_TASK INSTRUCTIONS_
Copy out every line of the entries from the one containing "Reading left to" down to the one containing "Which category has", both included, with no changes to the wording. Leave the pictures out of your answer.

_THE INPUT_
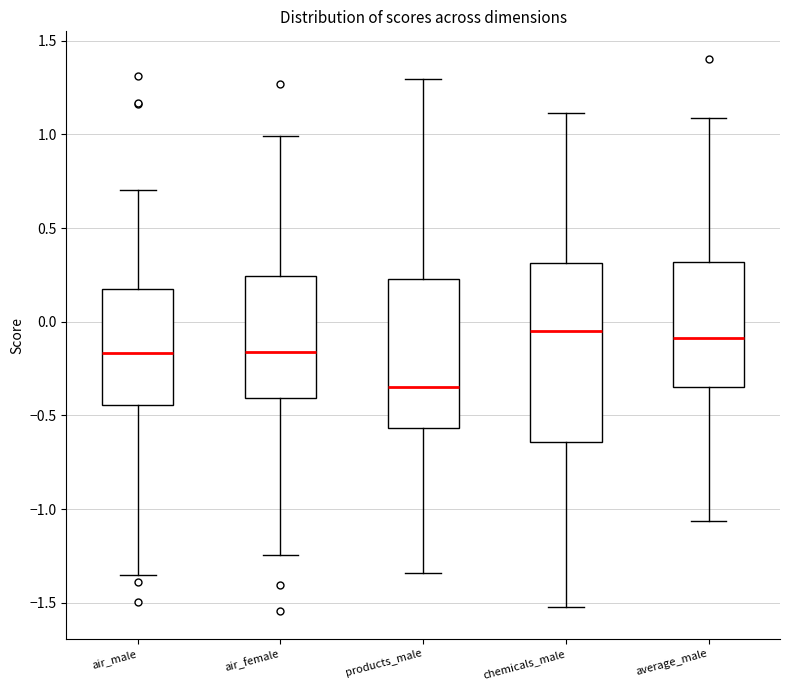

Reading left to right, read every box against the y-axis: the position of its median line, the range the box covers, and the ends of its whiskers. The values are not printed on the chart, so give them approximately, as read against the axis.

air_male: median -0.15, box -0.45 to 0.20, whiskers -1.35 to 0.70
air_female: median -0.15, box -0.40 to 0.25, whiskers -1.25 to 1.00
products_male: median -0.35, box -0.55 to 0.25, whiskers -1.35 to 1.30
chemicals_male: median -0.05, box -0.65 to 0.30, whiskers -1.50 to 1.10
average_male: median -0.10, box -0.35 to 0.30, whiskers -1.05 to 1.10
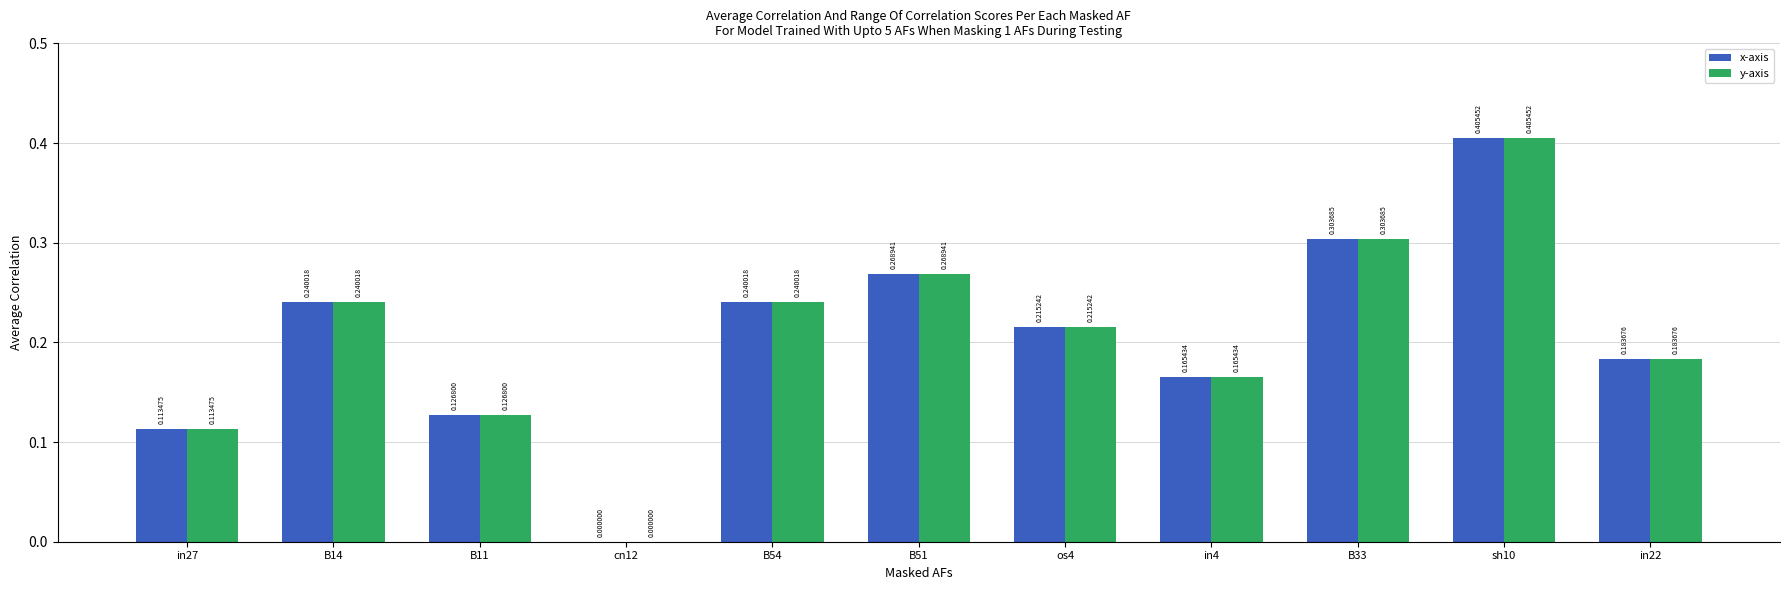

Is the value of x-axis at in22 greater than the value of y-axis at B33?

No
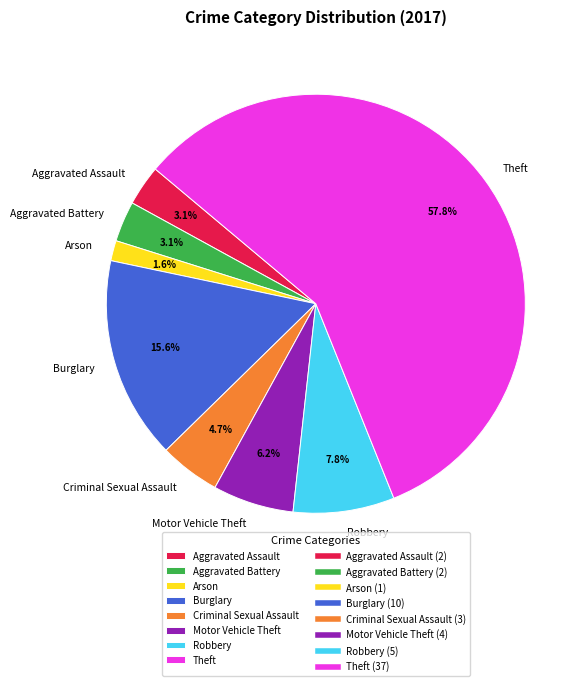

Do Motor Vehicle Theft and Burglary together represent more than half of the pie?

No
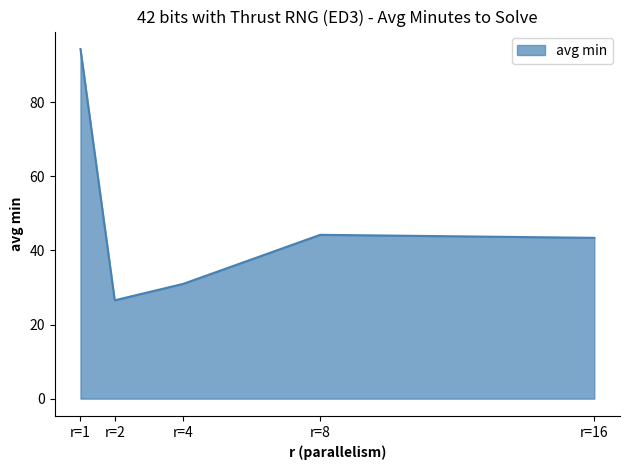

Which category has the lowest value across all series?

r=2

---

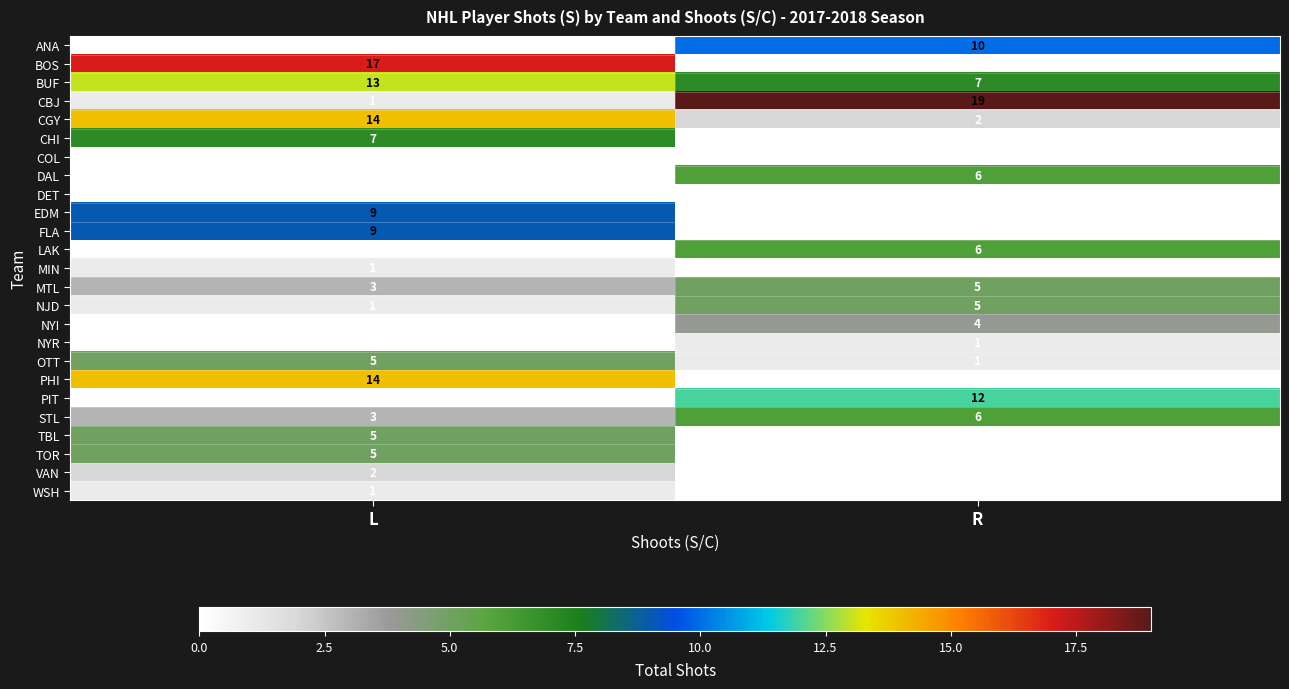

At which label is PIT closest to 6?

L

_EXERCISE RESPONSE_
Reading left to right, read every box against the y-axis: the position of its median line, the range the box covers, and the ends of its whiskers. The values are not printed on the chart, so give them approximately, as read against the axis.

air_male: median -0.15, box -0.45 to 0.20, whiskers -1.35 to 0.70
air_female: median -0.15, box -0.40 to 0.25, whiskers -1.25 to 1.00
products_male: median -0.35, box -0.55 to 0.25, whiskers -1.35 to 1.30
chemicals_male: median -0.05, box -0.65 to 0.30, whiskers -1.50 to 1.10
average_male: median -0.10, box -0.35 to 0.30, whiskers -1.05 to 1.10

Is the value of x-axis at in22 greater than the value of y-axis at B33?

No

Do Motor Vehicle Theft and Burglary together represent more than half of the pie?

No

Which category has the lowest value across all series?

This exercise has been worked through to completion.